## What is expected
Restate the whole of the data below word for word, skipping the images.

-.-.-

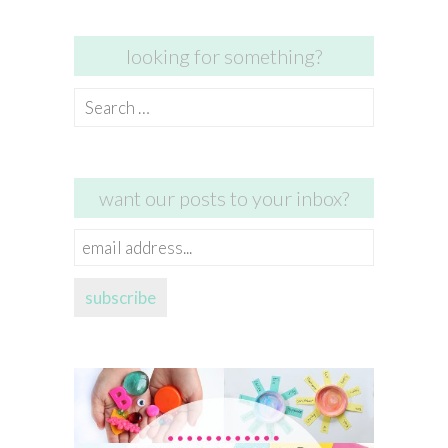
looking for something?
Search
for:
want our posts to your inbox?
email
address...
subscribe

-.-.-

## Exercise output
looking for something?
Search
for:
want our posts to your inbox?
email
address...
subscribe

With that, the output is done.